== What is asked ==
From the entries below, extract verbatim every line starting at the line containing "kingdom: Plantae" and ending at the line containing "scientific name: Calliandra eriophylla", with both endpoints included.
-- -- --
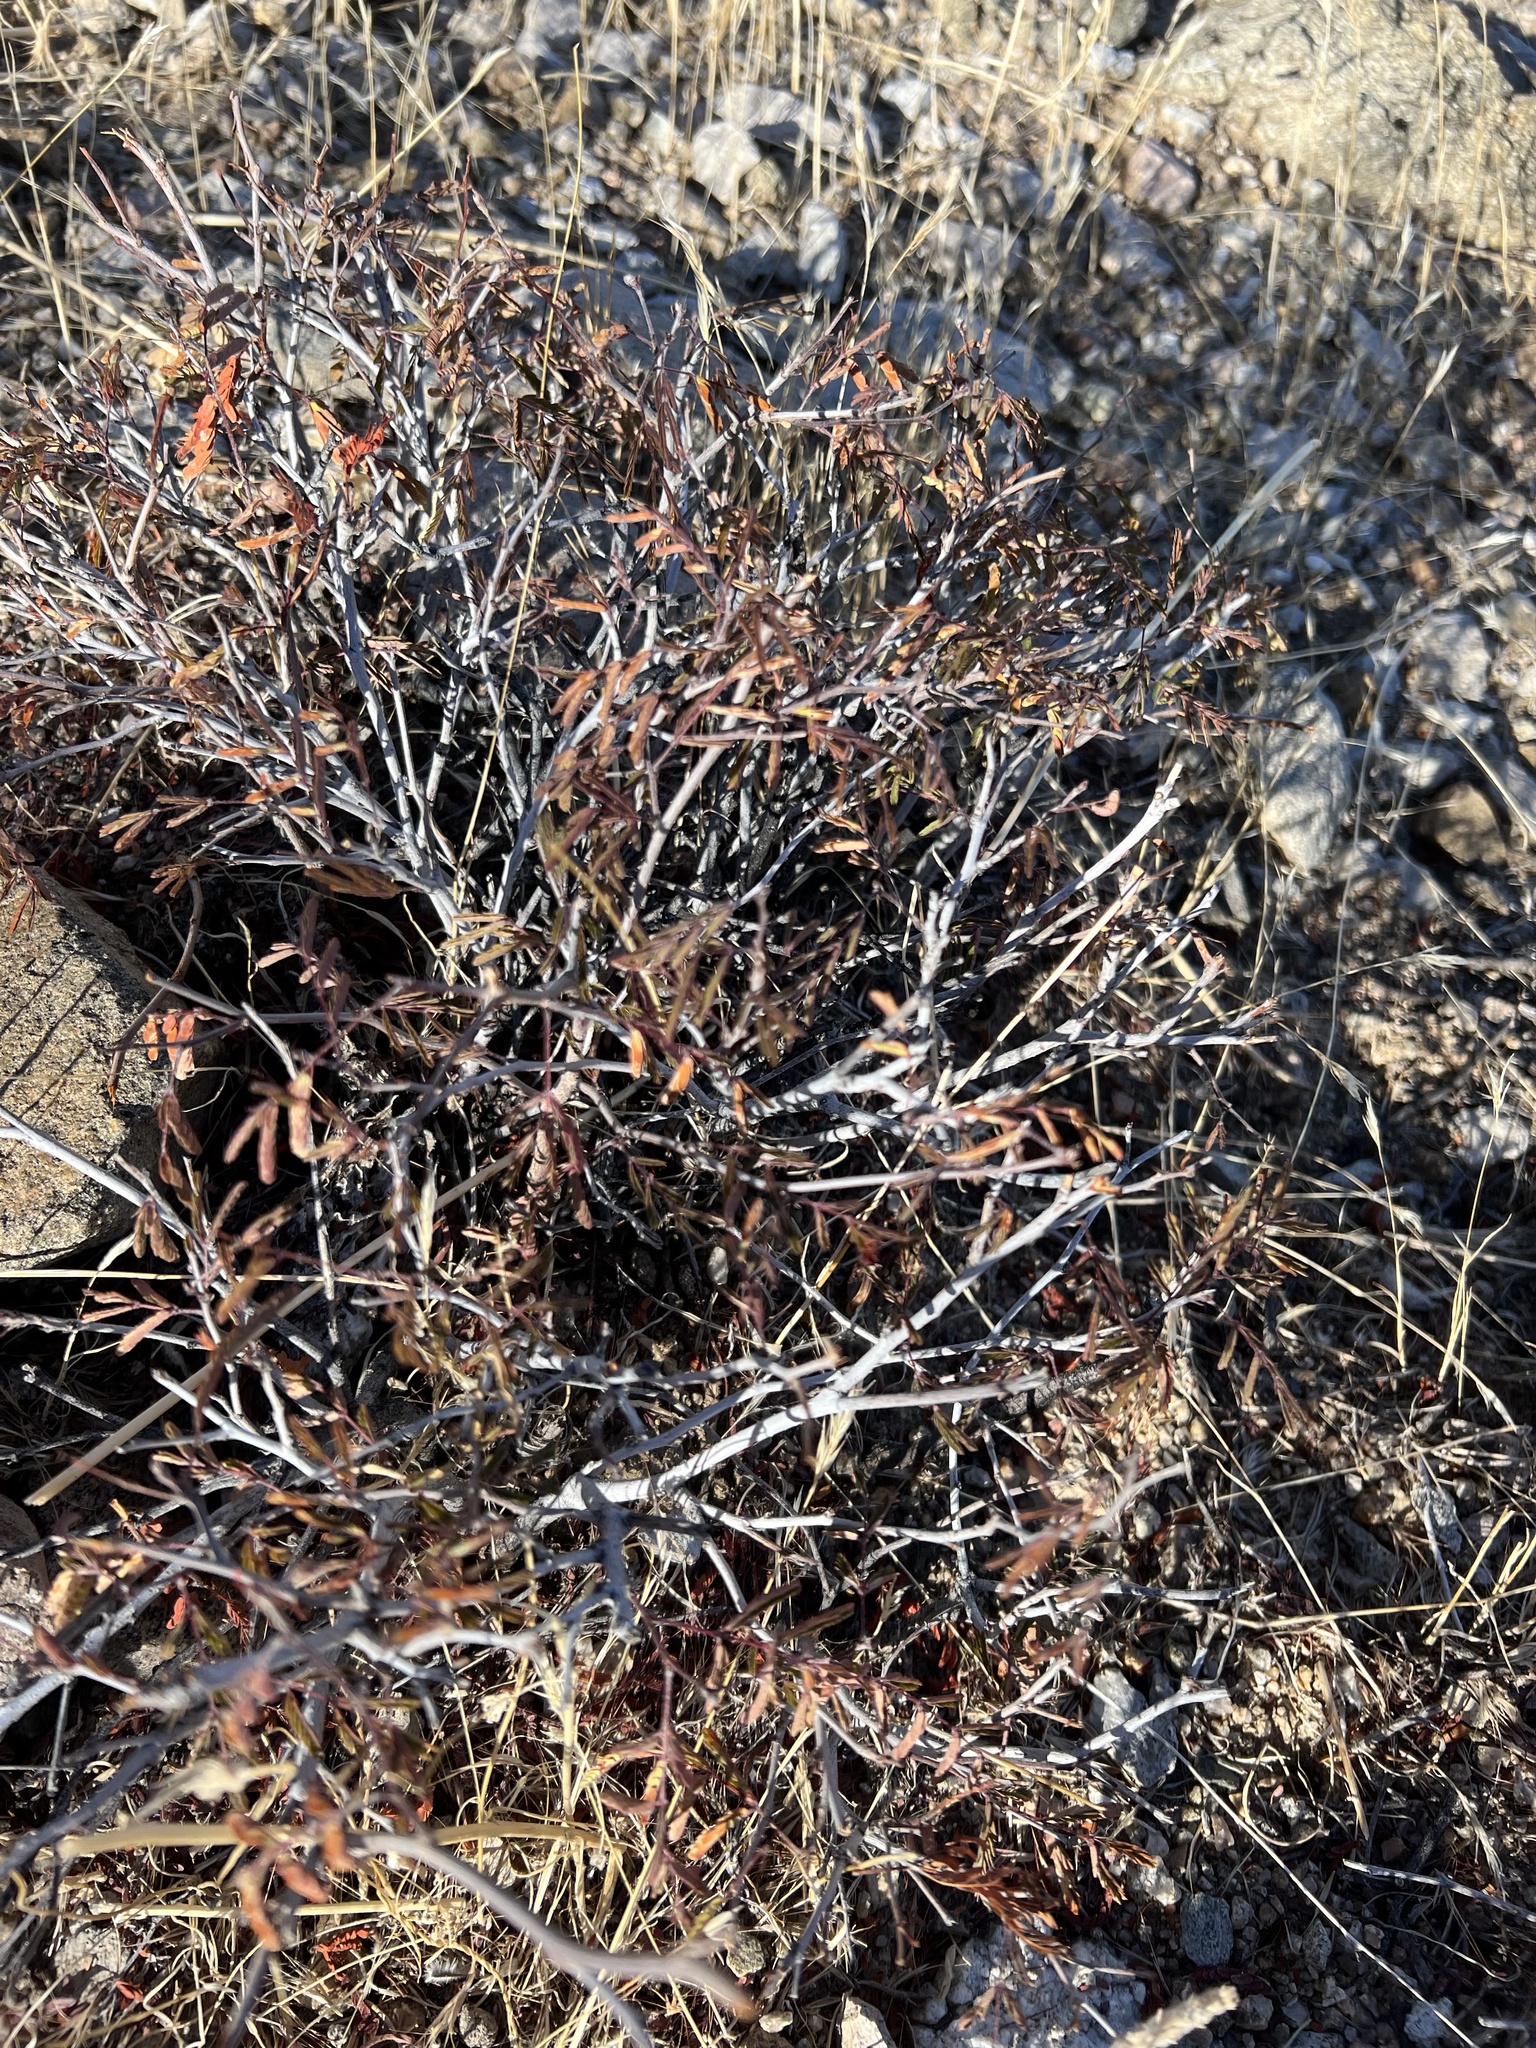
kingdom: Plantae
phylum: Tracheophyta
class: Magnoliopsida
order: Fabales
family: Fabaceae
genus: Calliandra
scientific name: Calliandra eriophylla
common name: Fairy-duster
-- -- --
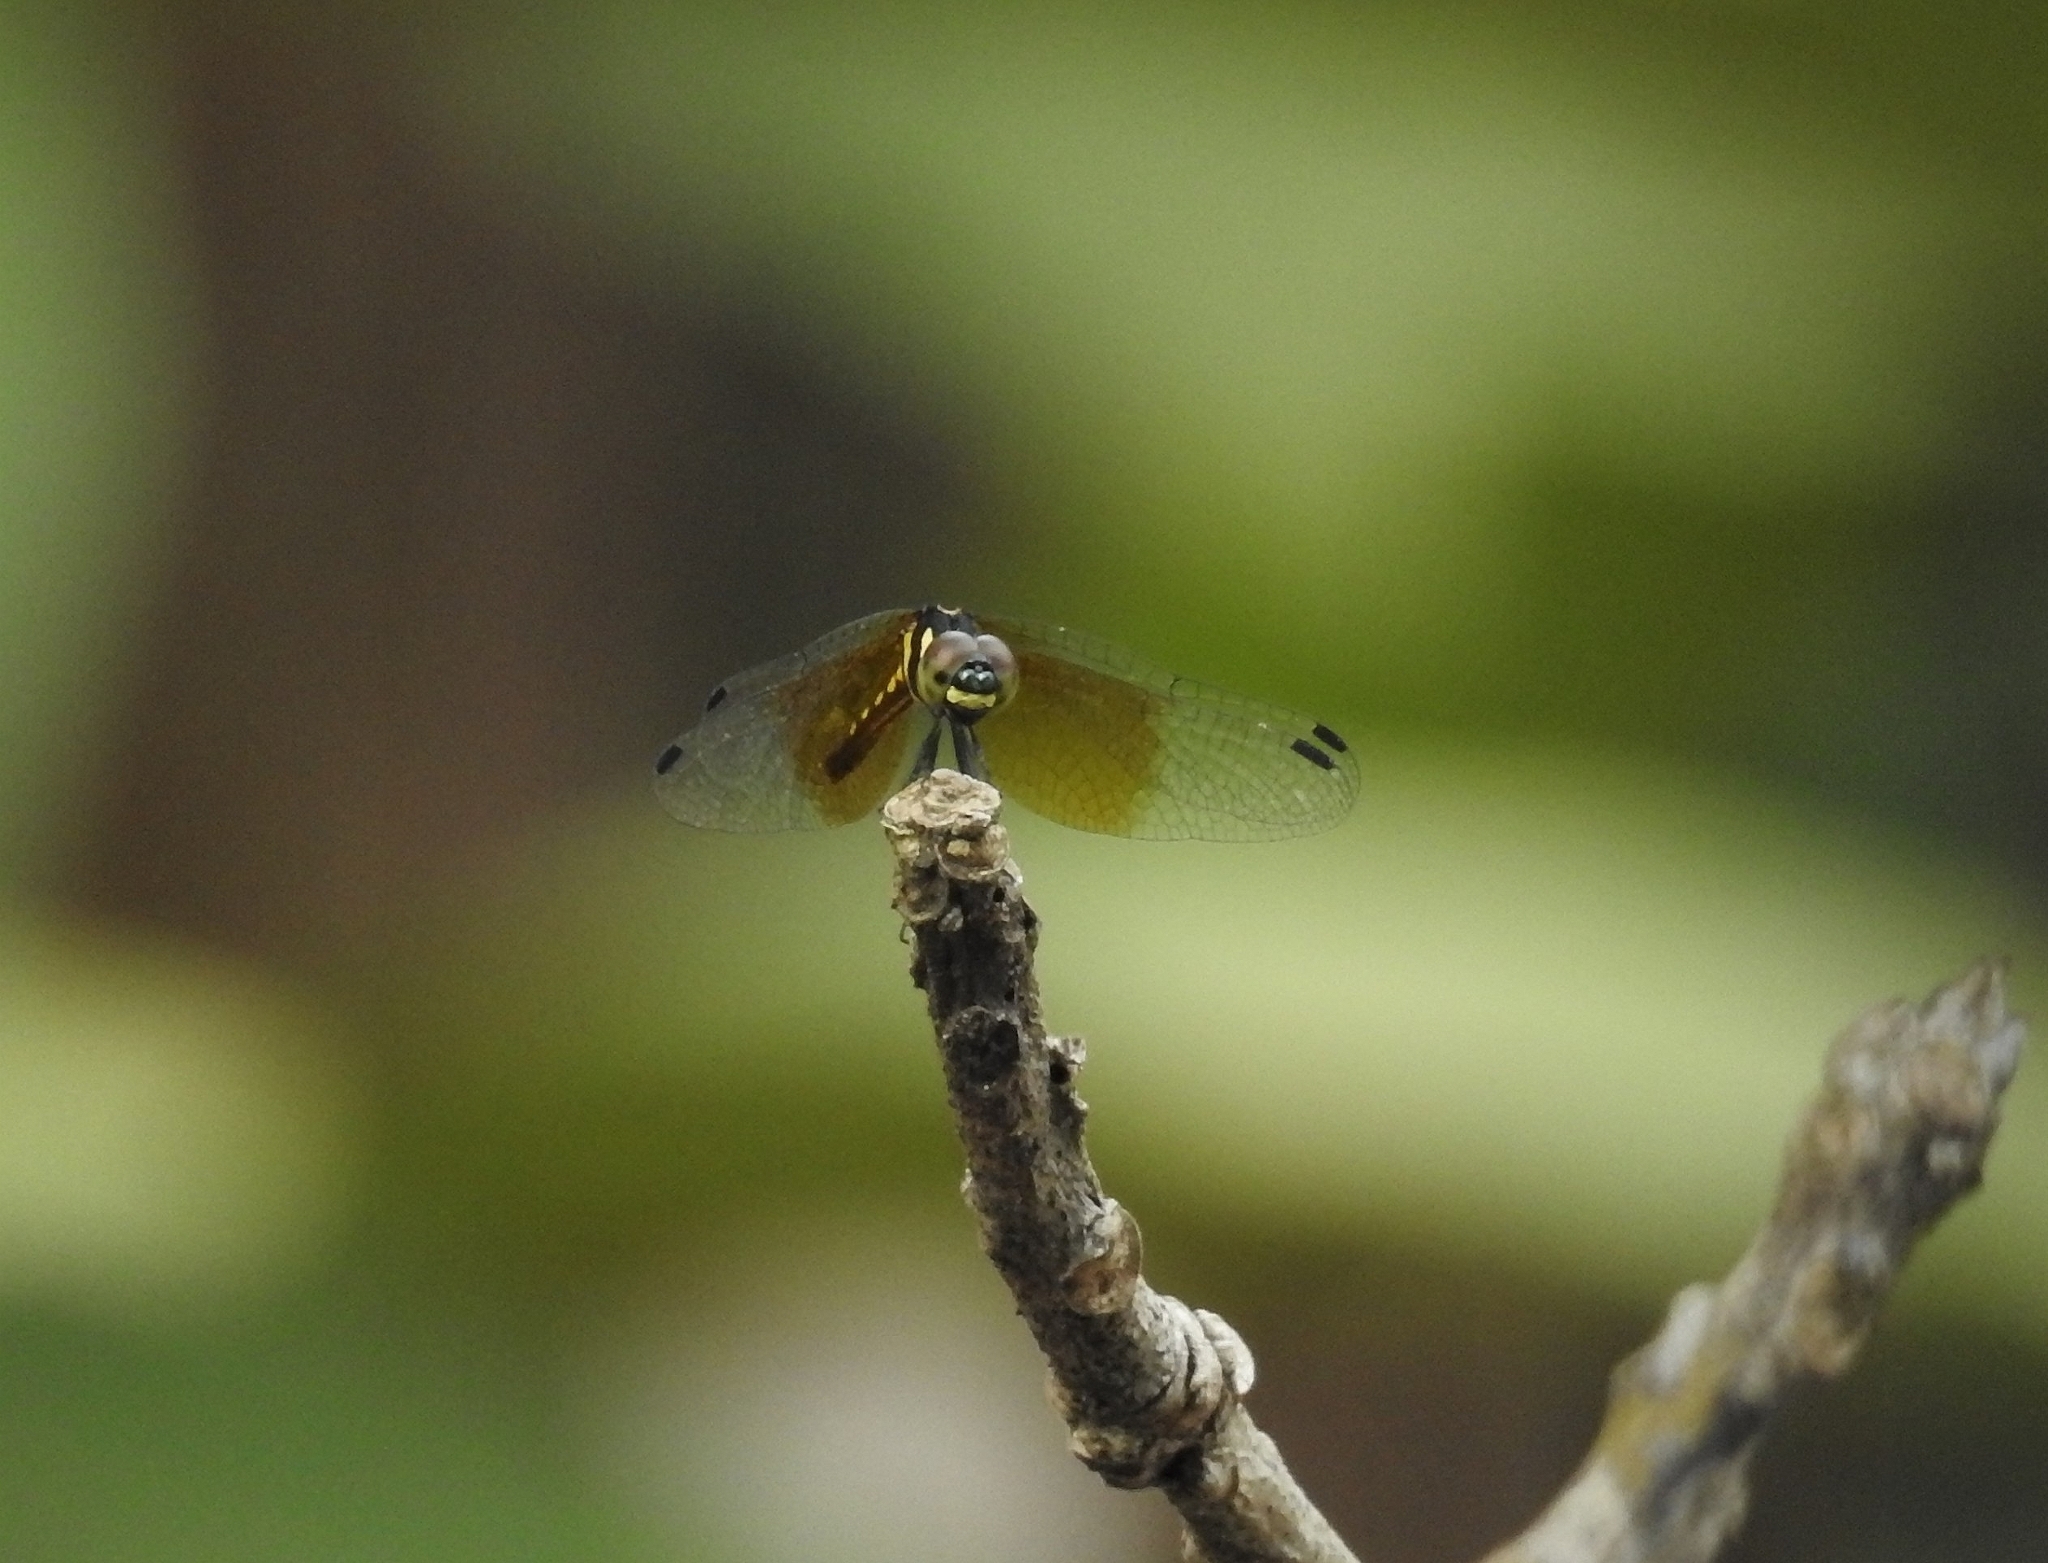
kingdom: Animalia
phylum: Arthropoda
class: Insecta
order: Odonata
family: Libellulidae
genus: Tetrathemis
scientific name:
-- -- --
== Complete output ==
kingdom: Plantae
phylum: Tracheophyta
class: Magnoliopsida
order: Fabales
family: Fabaceae
genus: Calliandra
scientific name: Calliandra eriophylla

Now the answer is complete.